3505 Alexander Barkov	2010-11-12
      Bug#56639 Character Euro (0x88) not converted from cp1251 to utf8
      Problem: MySQL cp1251 did not support 'U+20AC EURO SIGN'
      which was assigned a few years ago to 0x88.
      
      Fix: adding mapping: 0x88 <-> U+20AC 
      
        @ mysql-test/include/ctype_8bit.inc
        New shared file to test 8bit character sets.
      
        @ mysql-test/r/ctype_cp1251.result
        @ mysql-test/t/ctype_cp1251.test
        Adding tests
      
        @ sql/share/charsets/cp1251.xml
        Adding mapping
      
        @ strings/ctype-extra.c
        Regenerating ctype-extra.c using strings/conf_to_src
        according to new cp1251.xml
[26 Nov 2010 14:06] Bugs System
A patch for this bug has been committed. After review, it may
be pushed to the relevant source trees for release in the next
version. You can access the patch from:

  http://lists.mysql.com/commits/125159

3522 Alexander Barkov	2010-11-26
      Bug#56639 Character Euro (0x88) not converted from cp1251 to utf8
      
      Problem: MySQL cp1251 did not support 'U+20AC EURO SIGN'
      which was assigned a few years ago to 0x88.
      
      Fix: adding mapping: 0x88 <-> U+20AC 
      
        @ mysql-test/include/ctype_8bit.inc
        New shared file to test 8bit character sets.
      
        @ mysql-test/r/ctype_cp1251.result
        @ mysql-test/t/ctype_cp1251.test
        Adding tests
      
        @ sql/share/charsets/cp1251.xml
        Adding mapping
      
        @ strings/ctype-extra.c
        Regenerating ctype-extra.c using strings/conf_to_src
        according to new cp1251.xml
[26 Nov 2010 14:30] Alexander Barkov
Pushed into mysql-5.1-bugteam [5.1.54]
Pushed into mysql-5.5-bugteam [5.5.8]
[26 Nov 2010 14:44] Alexander Barkov
Pushed into mysql-trunk-bugfixing [5.6.1-m5]
[5 Dec 2010 12:36] Bugs System
Pushed into mysql-trunk 5.6.1 (revid:alexander.nozdrin@oracle.com-20101205122447-6x94l4fmslpbttxj) (version source revid:alexander.nozdrin@oracle.com-20101205122447-6x94l4fmslpbttxj) (merge vers: 5.6.1) (pib:23)
[11 Dec 2010 17:24] Paul Dubois
Bug does not appear in any released 5.6.x version.

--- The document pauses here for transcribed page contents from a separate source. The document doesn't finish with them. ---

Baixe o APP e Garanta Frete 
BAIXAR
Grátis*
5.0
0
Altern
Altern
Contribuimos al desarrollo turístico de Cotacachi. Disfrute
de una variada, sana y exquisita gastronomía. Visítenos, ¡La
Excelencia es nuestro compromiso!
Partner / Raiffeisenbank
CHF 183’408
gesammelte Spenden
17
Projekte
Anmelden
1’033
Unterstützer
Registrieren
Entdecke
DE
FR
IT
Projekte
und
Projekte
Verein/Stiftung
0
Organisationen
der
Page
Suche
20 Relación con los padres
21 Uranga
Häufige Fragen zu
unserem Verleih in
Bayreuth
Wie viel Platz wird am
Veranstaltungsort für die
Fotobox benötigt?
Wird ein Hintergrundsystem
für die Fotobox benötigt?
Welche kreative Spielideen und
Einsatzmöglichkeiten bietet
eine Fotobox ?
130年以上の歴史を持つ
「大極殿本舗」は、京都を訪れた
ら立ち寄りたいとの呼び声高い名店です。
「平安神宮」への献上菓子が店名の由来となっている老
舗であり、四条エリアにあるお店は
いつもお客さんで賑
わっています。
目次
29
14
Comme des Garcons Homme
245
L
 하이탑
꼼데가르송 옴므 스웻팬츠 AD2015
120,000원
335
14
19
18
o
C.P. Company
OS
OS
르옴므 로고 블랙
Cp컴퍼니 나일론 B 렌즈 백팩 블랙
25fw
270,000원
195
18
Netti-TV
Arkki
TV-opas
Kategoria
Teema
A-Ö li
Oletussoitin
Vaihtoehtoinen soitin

Setting report to Need Merge pending push to 5.1.x, 5.5.x.
[17 Dec 2010 12:47] Bugs System
Pushed into mysql-5.1 5.1.55 (revid:georgi.kodinov@oracle.com-20101217124435-9imm43geck5u55qw) (version source revid:mats.kindahl@oracle.com-20101201193331-1c07sjno2g7m46ix) (merge vers: 5.1.55) (pib:24)
[17 Dec 2010 12:54] Bugs System
Pushed into mysql-5.5 5.5.9 (revid:georgi.kodinov@oracle.com-20101217124733-p1ivu6higouawv8l) (version source revid:georgi.kodinov@oracle.com-20101126153433-4dbn9nhn2fzehejo) (merge vers: 5.5.8) (pib:24)
[22 Dec 2010 19:20] Paul Dubois
Noted in 5.1.55, 5.5.9 changelogs.

The cp1251 character set did not properly support the Euro sign
(0x88). For example, converting a string containing this character to
utf8 resulted in '?' rather than the utf8 Euro sign.